[RECORDS FOR THE TASK]
------------------------------------------------------------

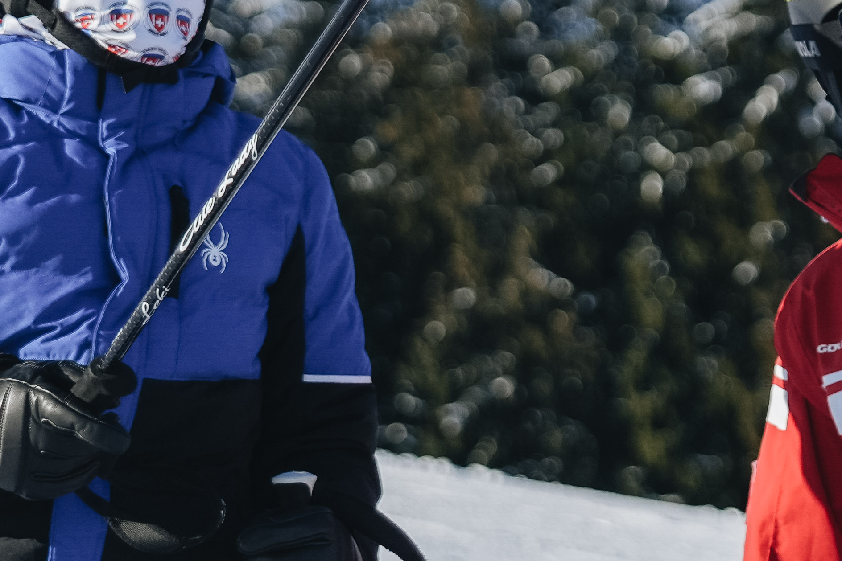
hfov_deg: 9.4
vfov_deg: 6.3
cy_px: 366
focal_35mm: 219
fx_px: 5122
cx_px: 776
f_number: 2.8
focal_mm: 59
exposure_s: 1/5000
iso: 200
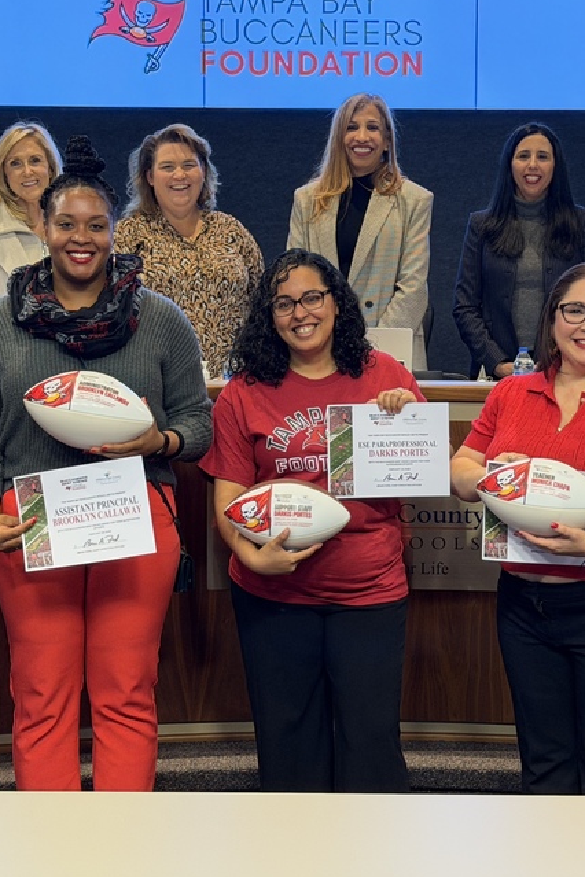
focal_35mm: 80
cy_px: 377
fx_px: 1950
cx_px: 350
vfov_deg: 25.3
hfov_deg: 17.0
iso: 200
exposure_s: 1/60
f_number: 1.78
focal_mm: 6.76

------------------------------------------------------------

[ASSIGNMENT]
The job here is to retype the data exactly, with no pictures included.

[RESULT OF THIS EXERCISE]
hfov_deg: 9.4
vfov_deg: 6.3
cy_px: 366
focal_35mm: 219
fx_px: 5122
cx_px: 776
f_number: 2.8
focal_mm: 59
exposure_s: 1/5000
iso: 200
focal_35mm: 80
cy_px: 377
fx_px: 1950
cx_px: 350
vfov_deg: 25.3
hfov_deg: 17.0
iso: 200
exposure_s: 1/60
f_number: 1.78
focal_mm: 6.76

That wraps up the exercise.